Strawberry Gelato Glee

What is it about strawberries that makes you break into a smile? Is it the vibrant red, heart-shaped fruit or the bright green jester-like cap with its fingers that seem to wave merrily at you?  So perhaps you can envision the ear-to-ear grin when my adorable neighbors arrived at my door carrying a brimming bucket of freshly-picked strawberries!

After gorging myself on the juicy little devils, I decided that the only thing better than fresh strawberries might be strawberry gelato. The word gelato means ‘frozen‘ in Italian, which does little to describe the ultra-smooth texture of the frozen dairy decadence that is authentic Italian gelato.

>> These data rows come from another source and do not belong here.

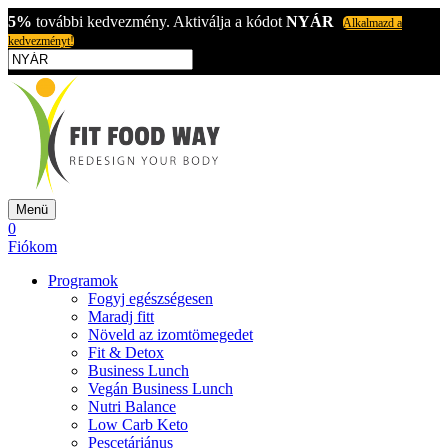
5%
további kedvezmény. Aktiválja a kódot
NYÁR
Alkalmazd a
kedvezményt!
Menü
0
Fiókom
Programok
Fogyj egészségesen
Maradj fitt
Növeld az izomtömegedet
Fit & Detox
Business Lunch
Vegán Business Lunch
Nutri Balance
Low Carb Keto
Pescetáriánus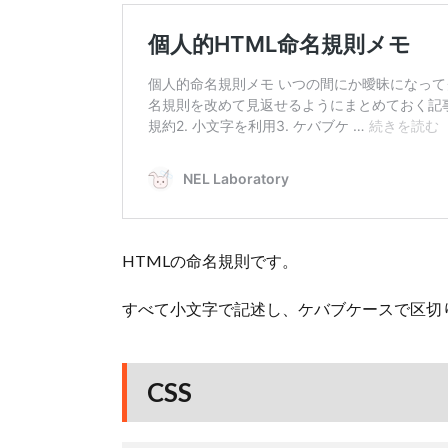
HTMLの命名規則です。
すべて小文字で記述し、ケバブケースで区切
CSS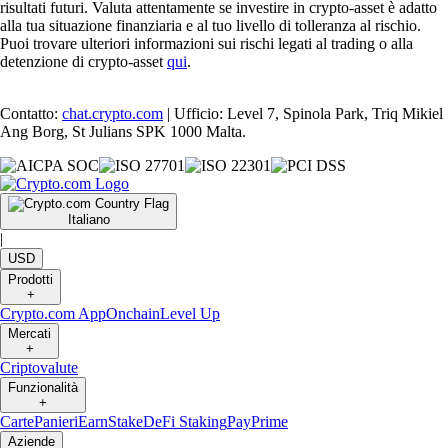
risultati futuri. Valuta attentamente se investire in crypto-asset è adatto
alla tua situazione finanziaria e al tuo livello di tolleranza al rischio.
Puoi trovare ulteriori informazioni sui rischi legati al trading o alla
detenzione di crypto-asset
qui
.
Contatto:
chat.crypto.com
| Ufficio: Level 7, Spinola Park, Triq Mikiel
Ang Borg, St Julians SPK 1000 Malta.
Italiano
|
USD
Prodotti
+
Crypto.com App
Onchain
Level Up
Mercati
+
Criptovalute
Funzionalità
+
Carte
Panieri
Earn
Stake
DeFi Staking
Pay
Prime
Aziende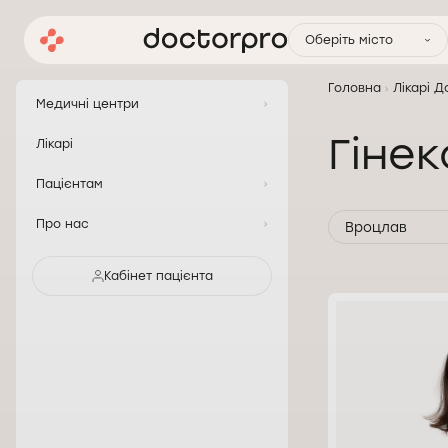
Оберіть місто
Головна
Лікарі 
Медичні центри
Гіне
Лікарі
Пацієнтам
Про нас
Вроцлав
Кабінет пацієнта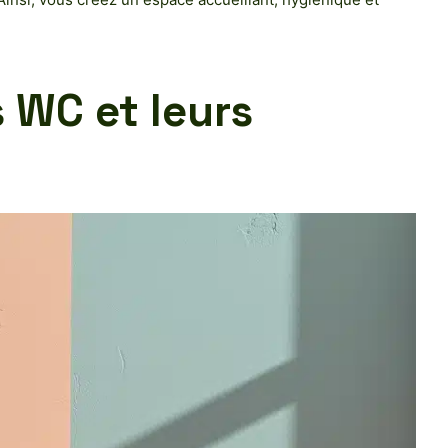
s WC et leurs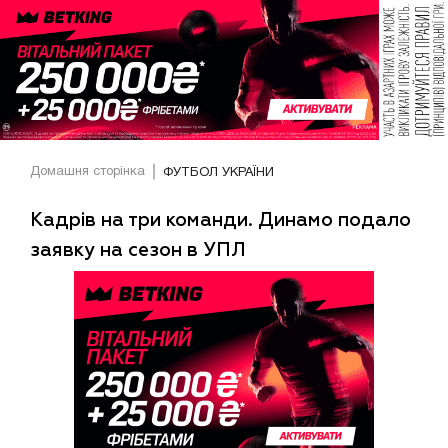
Домашня сторінка
ФУТБОЛ УКРАЇНИ
Кадрів на три команди. Динамо подало
заявку на сезон в УПЛ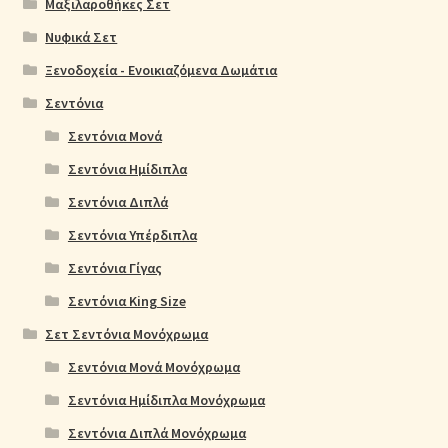
Μαξιλαροθήκες Σετ
Νυφικά Σετ
Ξενοδοχεία - Ενοικιαζόμενα Δωμάτια
Σεντόνια
Σεντόνια Μονά
Σεντόνια Ημίδιπλα
Σεντόνια Διπλά
Σεντόνια Υπέρδιπλα
Σεντόνια Γίγας
Σεντόνια King Size
Σετ Σεντόνια Μονόχρωμα
Σεντόνια Μονά Μονόχρωμα
Σεντόνια Ημίδιπλα Μονόχρωμα
Σεντόνια Διπλά Μονόχρωμα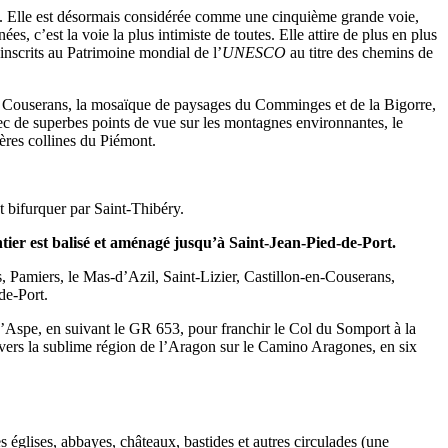
les. Elle est désormais considérée comme une cinquième grande voie,
, c’est la voie la plus intimiste de toutes. Elle attire de plus en plus
 inscrits au Patrimoine mondial de l’
UNESCO
au titre des chemins de
s du Couserans, la mosaïque de paysages du Comminges et de la Bigorre,
vec de superbes points de vue sur les montagnes environnantes, le
ières collines du Piémont.
t bifurquer par Saint-Thibéry.
ier est balisé et aménagé jusqu’à Saint-Jean-Pied-de-Port.
, Pamiers, le Mas-d’Azil, Saint-Lizier, Castillon-en-Couserans,
de-Port.
d’Aspe, en suivant le GR 653, pour franchir le Col du Somport à la
e vers la sublime région de l’Aragon sur le Camino Aragones, en six
s églises, abbayes, châteaux, bastides et autres circulades (une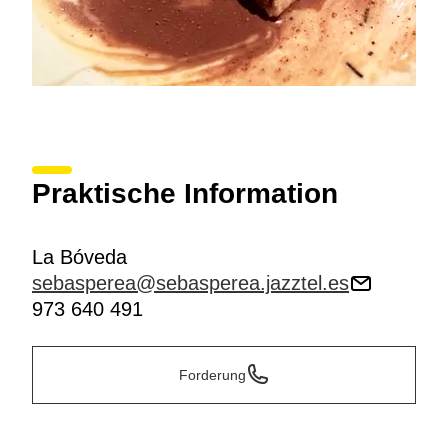
Praktische Information
La Bóveda
sebasperea@sebasperea.jazztel.es
973 640 491
Forderung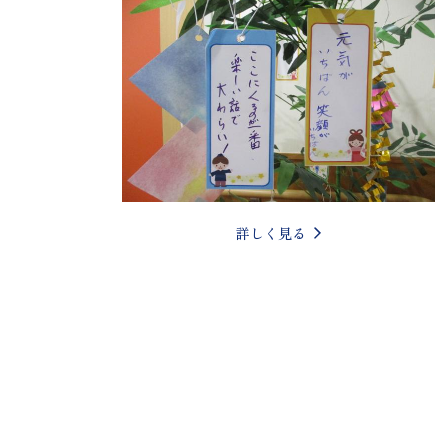
詳しく見る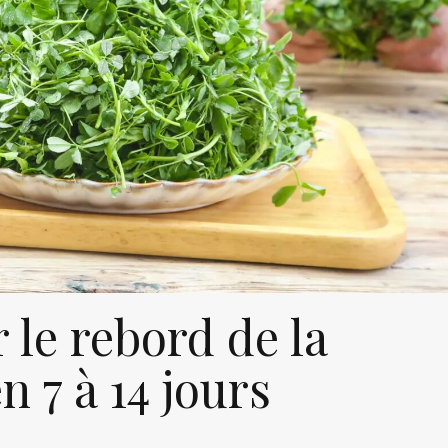
 le rebord de la
n 7 à 14 jours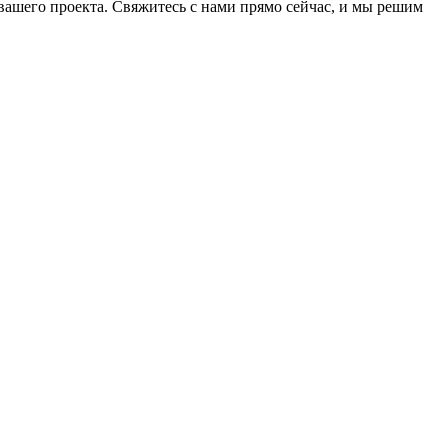
ашего проекта. Свяжитесь с нами прямо сейчас, и мы решим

Gelato usually has less fat than traditional ice cream because the ratio of milk to cream is much higher than in ice cream which results in less taste and texture of fat to coat your palate. Also, traditionally there are no eggs in the gelato base, so the gelato highlights the flavor of what’s been added like chocolate, coffee, or in this case: strawberries.
  • 3 cups fresh strawberries, hulled and sliced
  • 2 cups milk
  • 1 cup sugar
  • 2 tablespoons cornstarch
  • 1 cup heavy cream
  • 2 teaspoons lemon juice
  • 1 tablespoon vodka

In a heavy saucepan, add milk and stir in sugar and cornstarch and whisk to make a thin slurry. Heat over medium heat until the gelato base thickens and begins to bubble, about 5 minutes. Pour into bowl and stir in heavy cream. Place the bowl over ice and allow to cool, stirring occasionally. The mix will continue to thicken as it cools.

Place cleaned strawberries in a food processor and pulse to desired consistency. We like to actually see some the fruit in our gelato, so we leave the fruit a bit chunky.  Add the fruit, lemon juice and vodka to the gelato base and chill for 3-4 hours.
The berry picker taste test... 

Add the chilled gelato mixture to an ice cream maker and process according to manufacturer's instructions for the machine. When the gelato is well frozen, transfer it to a container. Cover; freeze until firm, at least 3 hours and up to 2 days. The vodka should prevent the gelato from freezing completely solid, making it easier to serve.

Because the storage freezers used for holding gelato in Italy tend to be kept a few degrees warmer (up to 10 degrees F) than those in U.S., it is better to let the gelato sit out for a few minutes before serving. When gelato is less-cold, your mouth does not get ‘frozen’ and you can taste the flavors even better.